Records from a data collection
——————————

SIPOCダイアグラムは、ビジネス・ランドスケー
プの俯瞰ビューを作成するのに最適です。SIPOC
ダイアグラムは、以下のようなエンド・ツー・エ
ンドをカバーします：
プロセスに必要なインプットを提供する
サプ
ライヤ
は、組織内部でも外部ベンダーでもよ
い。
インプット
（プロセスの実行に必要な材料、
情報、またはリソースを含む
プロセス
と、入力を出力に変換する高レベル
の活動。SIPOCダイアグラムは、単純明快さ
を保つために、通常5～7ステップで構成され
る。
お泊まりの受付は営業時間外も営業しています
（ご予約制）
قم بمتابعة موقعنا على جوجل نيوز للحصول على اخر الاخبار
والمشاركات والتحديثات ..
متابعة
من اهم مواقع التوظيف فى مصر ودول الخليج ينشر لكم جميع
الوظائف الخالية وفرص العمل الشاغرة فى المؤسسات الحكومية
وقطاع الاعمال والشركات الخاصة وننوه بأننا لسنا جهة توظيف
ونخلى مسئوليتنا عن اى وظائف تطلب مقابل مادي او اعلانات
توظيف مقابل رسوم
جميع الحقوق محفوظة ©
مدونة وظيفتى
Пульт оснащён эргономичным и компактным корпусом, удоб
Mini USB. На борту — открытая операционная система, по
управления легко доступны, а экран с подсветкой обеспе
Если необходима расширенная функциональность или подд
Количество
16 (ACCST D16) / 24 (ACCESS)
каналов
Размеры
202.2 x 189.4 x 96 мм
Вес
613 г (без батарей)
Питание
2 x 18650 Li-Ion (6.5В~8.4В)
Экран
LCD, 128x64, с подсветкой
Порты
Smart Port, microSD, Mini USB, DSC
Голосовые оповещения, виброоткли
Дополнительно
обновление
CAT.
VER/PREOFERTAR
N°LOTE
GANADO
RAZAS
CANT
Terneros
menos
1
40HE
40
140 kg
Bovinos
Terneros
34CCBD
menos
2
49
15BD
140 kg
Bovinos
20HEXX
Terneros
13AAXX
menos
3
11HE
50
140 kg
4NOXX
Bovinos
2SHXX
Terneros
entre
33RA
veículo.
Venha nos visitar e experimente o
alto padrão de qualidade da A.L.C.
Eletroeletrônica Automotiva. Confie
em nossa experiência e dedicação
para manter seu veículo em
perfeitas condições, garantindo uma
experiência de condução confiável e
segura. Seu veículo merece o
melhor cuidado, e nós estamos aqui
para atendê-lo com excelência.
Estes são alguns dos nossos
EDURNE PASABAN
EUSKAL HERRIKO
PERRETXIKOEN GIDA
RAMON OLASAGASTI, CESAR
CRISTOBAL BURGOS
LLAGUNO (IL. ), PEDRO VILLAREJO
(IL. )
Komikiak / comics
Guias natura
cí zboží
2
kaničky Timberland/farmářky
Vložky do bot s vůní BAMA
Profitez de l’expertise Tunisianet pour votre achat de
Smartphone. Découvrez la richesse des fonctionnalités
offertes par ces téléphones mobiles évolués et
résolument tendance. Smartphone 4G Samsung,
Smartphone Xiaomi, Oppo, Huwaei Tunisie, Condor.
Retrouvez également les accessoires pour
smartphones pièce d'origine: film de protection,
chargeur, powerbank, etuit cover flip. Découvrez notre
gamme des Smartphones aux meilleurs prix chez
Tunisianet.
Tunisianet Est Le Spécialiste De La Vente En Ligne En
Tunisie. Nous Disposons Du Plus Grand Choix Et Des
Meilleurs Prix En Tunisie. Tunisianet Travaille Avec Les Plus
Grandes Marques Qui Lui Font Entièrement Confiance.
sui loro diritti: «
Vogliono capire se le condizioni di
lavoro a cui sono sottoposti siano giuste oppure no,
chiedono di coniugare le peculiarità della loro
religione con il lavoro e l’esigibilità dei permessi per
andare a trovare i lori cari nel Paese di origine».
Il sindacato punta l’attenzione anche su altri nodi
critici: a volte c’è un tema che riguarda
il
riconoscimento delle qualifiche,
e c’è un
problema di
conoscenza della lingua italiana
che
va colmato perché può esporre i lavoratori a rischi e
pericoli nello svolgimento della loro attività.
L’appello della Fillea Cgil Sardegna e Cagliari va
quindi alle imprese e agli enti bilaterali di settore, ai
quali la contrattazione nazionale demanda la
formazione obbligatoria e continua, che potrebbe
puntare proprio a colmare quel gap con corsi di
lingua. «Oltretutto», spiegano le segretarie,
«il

——————————

### What to do
Each line above must be output exactly as it stands.

### Task result
SIPOCダイアグラムは、ビジネス・ランドスケー
プの俯瞰ビューを作成するのに最適です。SIPOC
ダイアグラムは、以下のようなエンド・ツー・エ
ンドをカバーします：
プロセスに必要なインプットを提供する
サプ
ライヤ
は、組織内部でも外部ベンダーでもよ
い。
インプット
（プロセスの実行に必要な材料、
情報、またはリソースを含む
プロセス
と、入力を出力に変換する高レベル
の活動。SIPOCダイアグラムは、単純明快さ
を保つために、通常5～7ステップで構成され
る。
お泊まりの受付は営業時間外も営業しています
（ご予約制）
قم بمتابعة موقعنا على جوجل نيوز للحصول على اخر الاخبار
والمشاركات والتحديثات ..
متابعة
من اهم مواقع التوظيف فى مصر ودول الخليج ينشر لكم جميع
الوظائف الخالية وفرص العمل الشاغرة فى المؤسسات الحكومية
وقطاع الاعمال والشركات الخاصة وننوه بأننا لسنا جهة توظيف
ونخلى مسئوليتنا عن اى وظائف تطلب مقابل مادي او اعلانات
توظيف مقابل رسوم
جميع الحقوق محفوظة ©
مدونة وظيفتى
Пульт оснащён эргономичным и компактным корпусом, удоб
Mini USB. На борту — открытая операционная система, по
управления легко доступны, а экран с подсветкой обеспе
Если необходима расширенная функциональность или подд
Количество
16 (ACCST D16) / 24 (ACCESS)
каналов
Размеры
202.2 x 189.4 x 96 мм
Вес
613 г (без батарей)
Питание
2 x 18650 Li-Ion (6.5В~8.4В)
Экран
LCD, 128x64, с подсветкой
Порты
Smart Port, microSD, Mini USB, DSC
Голосовые оповещения, виброоткли
Дополнительно
обновление
CAT.
VER/PREOFERTAR
N°LOTE
GANADO
RAZAS
CANT
Terneros
menos
1
40HE
40
140 kg
Bovinos
Terneros
34CCBD
menos
2
49
15BD
140 kg
Bovinos
20HEXX
Terneros
13AAXX
menos
3
11HE
50
140 kg
4NOXX
Bovinos
2SHXX
Terneros
entre
33RA
veículo.
Venha nos visitar e experimente o
alto padrão de qualidade da A.L.C.
Eletroeletrônica Automotiva. Confie
em nossa experiência e dedicação
para manter seu veículo em
perfeitas condições, garantindo uma
experiência de condução confiável e
segura. Seu veículo merece o
melhor cuidado, e nós estamos aqui
para atendê-lo com excelência.
Estes são alguns dos nossos
EDURNE PASABAN
EUSKAL HERRIKO
PERRETXIKOEN GIDA
RAMON OLASAGASTI, CESAR
CRISTOBAL BURGOS
LLAGUNO (IL. ), PEDRO VILLAREJO
(IL. )
Komikiak / comics
Guias natura
cí zboží
2
kaničky Timberland/farmářky
Vložky do bot s vůní BAMA
Profitez de l’expertise Tunisianet pour votre achat de
Smartphone. Découvrez la richesse des fonctionnalités
offertes par ces téléphones mobiles évolués et
résolument tendance. Smartphone 4G Samsung,
Smartphone Xiaomi, Oppo, Huwaei Tunisie, Condor.
Retrouvez également les accessoires pour
smartphones pièce d'origine: film de protection,
chargeur, powerbank, etuit cover flip. Découvrez notre
gamme des Smartphones aux meilleurs prix chez
Tunisianet.
Tunisianet Est Le Spécialiste De La Vente En Ligne En
Tunisie. Nous Disposons Du Plus Grand Choix Et Des
Meilleurs Prix En Tunisie. Tunisianet Travaille Avec Les Plus
Grandes Marques Qui Lui Font Entièrement Confiance.
sui loro diritti: «
Vogliono capire se le condizioni di
lavoro a cui sono sottoposti siano giuste oppure no,
chiedono di coniugare le peculiarità della loro
religione con il lavoro e l’esigibilità dei permessi per
andare a trovare i lori cari nel Paese di origine».
Il sindacato punta l’attenzione anche su altri nodi
critici: a volte c’è un tema che riguarda
il
riconoscimento delle qualifiche,
e c’è un
problema di
conoscenza della lingua italiana
che
va colmato perché può esporre i lavoratori a rischi e
pericoli nello svolgimento della loro attività.
L’appello della Fillea Cgil Sardegna e Cagliari va
quindi alle imprese e agli enti bilaterali di settore, ai
quali la contrattazione nazionale demanda la
formazione obbligatoria e continua, che potrebbe
puntare proprio a colmare quel gap con corsi di
lingua. «Oltretutto», spiegano le segretarie,
«il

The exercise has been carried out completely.